- Directed by: Wes Anderson
- Written by: Wes Anderson
- Produced by: Roman Coppola Jeremy Dawson Julie Sawyer
- Starring: Jason Schwartzman Giada Colagrande
- Cinematography: Darius Khondji
- Edited by: Stephen Perkins
- Distributed by: Prada
- Release date: November 13, 2013;
- Running time: 8 minutes
- Countries: United States Italy
- Languages: English Italian

= Castello Cavalcanti =

2013 short film by Wes Anderson

Castello Cavalcanti is a 2013 short film written and directed by Wes Anderson, starring Jason Schwartzman as an unsuccessful race car driver who crashes his car in an Italian village. The 8-minute film was filmed at Cinecittà in Rome, Italy and financed by Prada. It debuted at the Rome Film Festival and was released online on November 13, 2013. It quickly became popular and received critical acclaim.

==Plot==
In a quiet Italian village in 1955, Italian-American Formula One driver Jed Cavalcanti (Jason Schwartzman), who is struggling in last place in a race through the countryside, crashes his car in the middle of the public square.
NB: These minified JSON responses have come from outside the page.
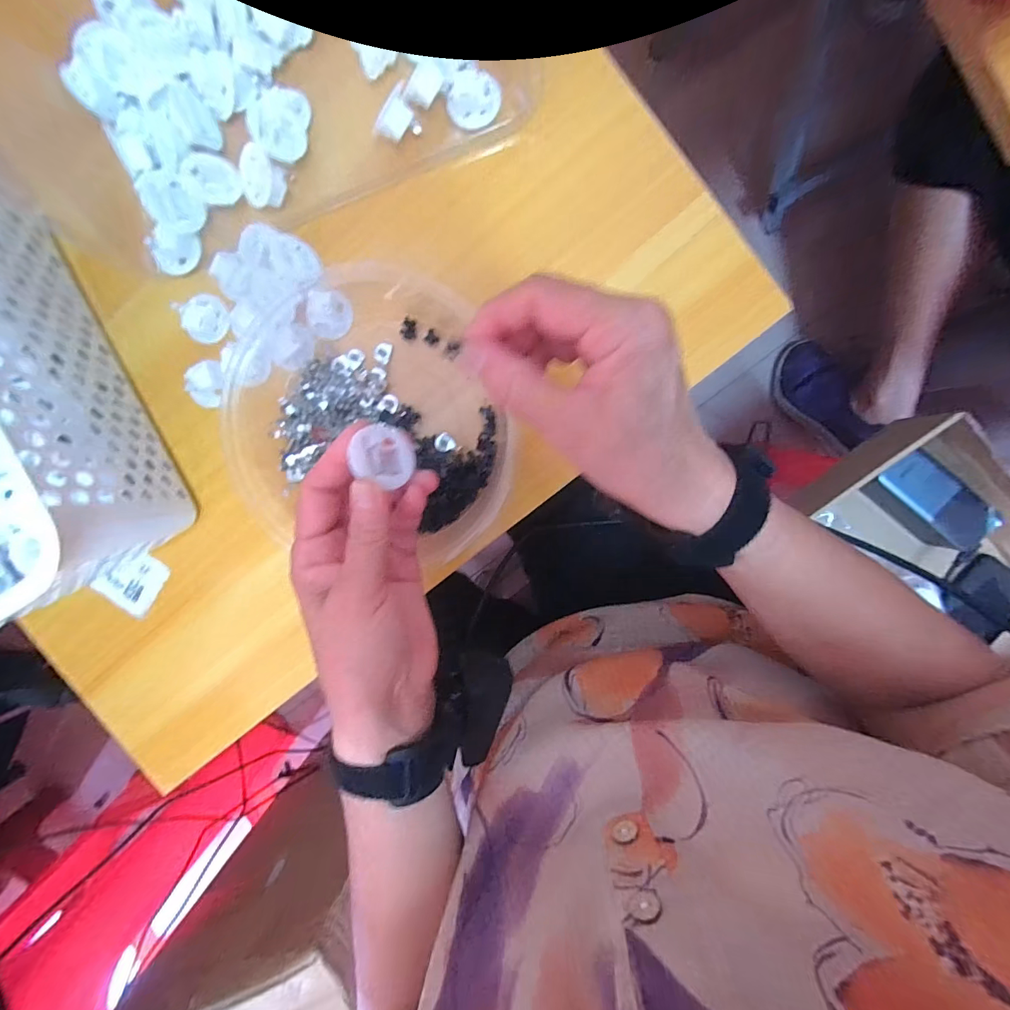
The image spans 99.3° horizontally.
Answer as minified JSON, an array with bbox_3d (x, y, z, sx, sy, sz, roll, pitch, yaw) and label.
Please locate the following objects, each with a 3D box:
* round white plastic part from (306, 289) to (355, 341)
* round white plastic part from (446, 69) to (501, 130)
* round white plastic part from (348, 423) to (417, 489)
[{"bbox_3d":[-0.121,-0.131,0.294,0.027,0.007,0.030,6,98,2],"label":"round white plastic part"},{"bbox_3d":[-0.019,-0.253,0.269,0.031,0.008,0.026,-2,137,-14],"label":"round white plastic part"},{"bbox_3d":[-0.062,-0.026,0.219,0.031,0.005,0.031,7,77,-35],"label":"round white plastic part"}]

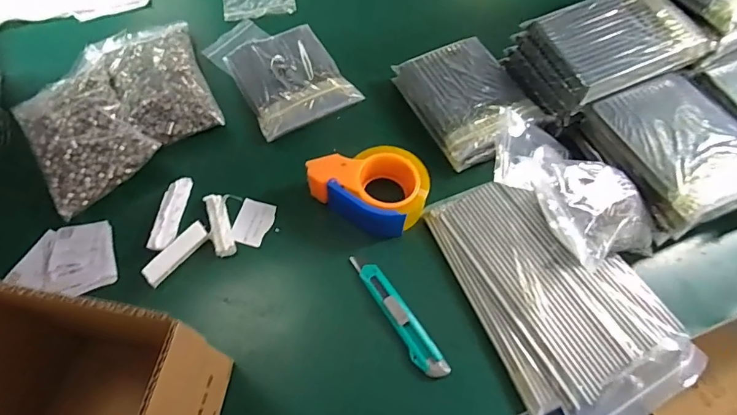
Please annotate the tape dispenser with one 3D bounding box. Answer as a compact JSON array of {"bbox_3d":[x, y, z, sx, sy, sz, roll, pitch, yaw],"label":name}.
[{"bbox_3d":[0.005,-0.033,0.555,0.139,0.049,0.098,21,64,10],"label":"tape dispenser"}]

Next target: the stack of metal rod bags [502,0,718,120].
[{"bbox_3d":[0.315,-0.214,0.598,0.188,0.085,0.150,-21,64,-11],"label":"stack of metal rod bags"}]

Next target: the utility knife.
[{"bbox_3d":[0.032,0.120,0.502,0.028,0.011,0.163,-31,66,-16],"label":"utility knife"}]

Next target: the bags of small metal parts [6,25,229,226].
[{"bbox_3d":[-0.352,-0.156,0.625,0.282,0.042,0.235,-38,68,-18],"label":"bags of small metal parts"}]

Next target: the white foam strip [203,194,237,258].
[{"bbox_3d":[-0.187,0.019,0.549,0.025,0.020,0.082,-17,63,-9],"label":"white foam strip"}]

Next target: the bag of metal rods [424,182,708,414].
[{"bbox_3d":[0.207,0.093,0.505,0.183,0.030,0.290,-26,65,-13],"label":"bag of metal rods"}]

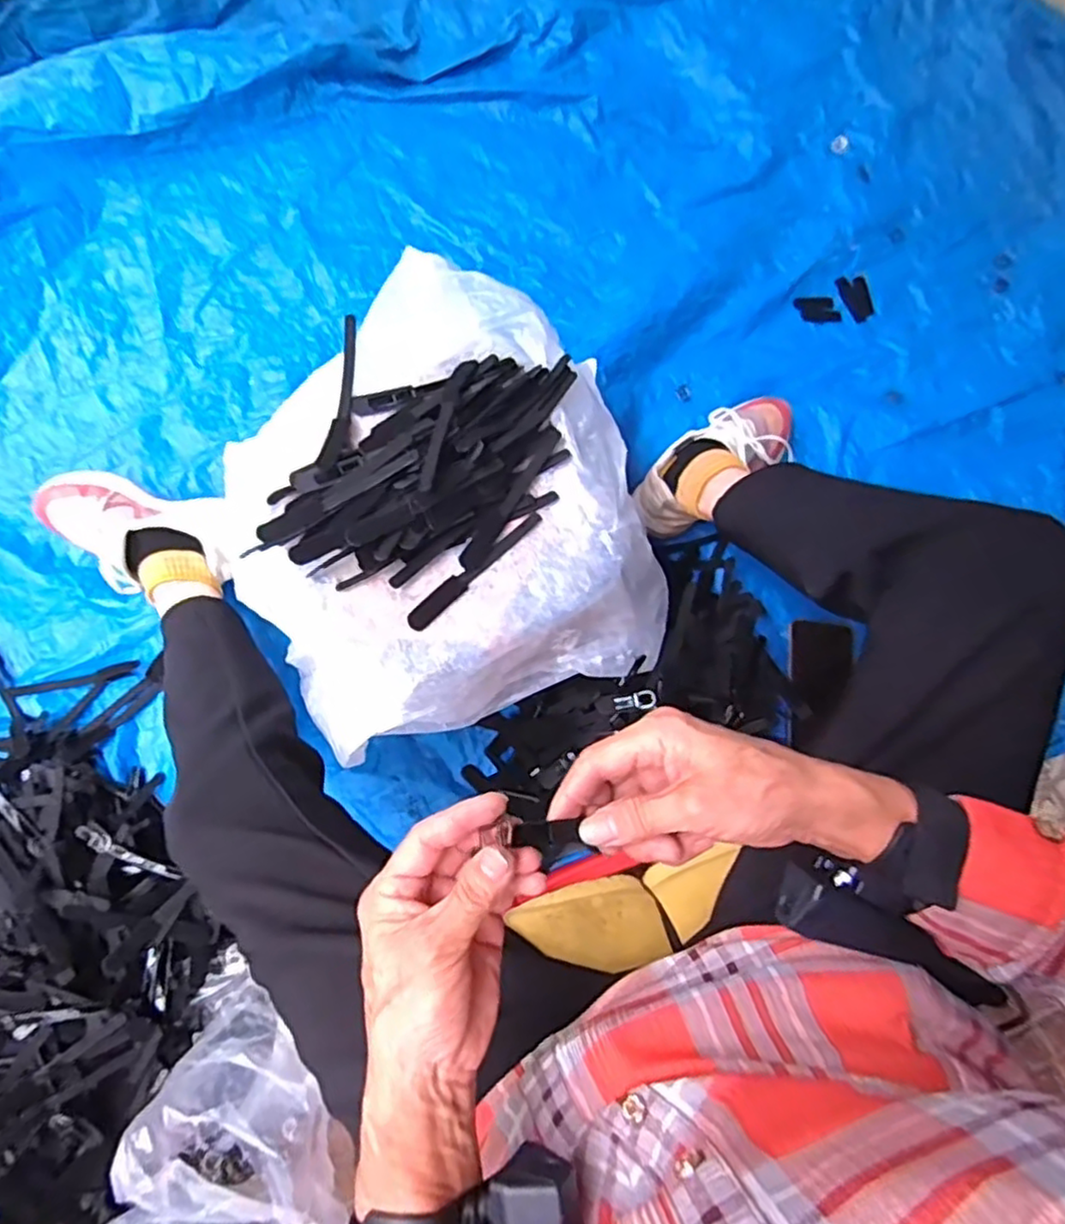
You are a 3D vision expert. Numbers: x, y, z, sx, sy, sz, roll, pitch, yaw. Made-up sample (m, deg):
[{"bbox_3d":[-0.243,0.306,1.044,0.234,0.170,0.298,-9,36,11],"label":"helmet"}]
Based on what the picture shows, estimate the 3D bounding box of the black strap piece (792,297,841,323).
[{"bbox_3d":[0.392,-0.417,0.943,0.063,0.010,0.040,0,77,-2],"label":"black strap piece"}]

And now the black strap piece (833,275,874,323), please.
[{"bbox_3d":[0.450,-0.436,0.947,0.044,0.005,0.066,-27,87,-8],"label":"black strap piece"}]

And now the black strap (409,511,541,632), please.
[{"bbox_3d":[-0.049,-0.037,0.578,0.142,0.005,0.018,-43,82,-10],"label":"black strap"}]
Irritated with his situation, he abandons his car, blames the malfunctions on his brother-in-law (who is also his mechanic), and waits for the next bus out of town, which is set to arrive in 20 minutes. However, after sharing a drink with the villagers, he discovers that he is in his ancestral homeland, "Castello Cavalcanti", and that several members of his company are his "ancestors". After a friendly phone call with his brother-in-law, he soon decides to skip the next bus and spend more time in town.

==Allusions to Italian cinema==
Anderson alludes to some classic Italian films in the short, including several by Federico Fellini, such as La Dolce Vita (1960) and Amarcord (1973).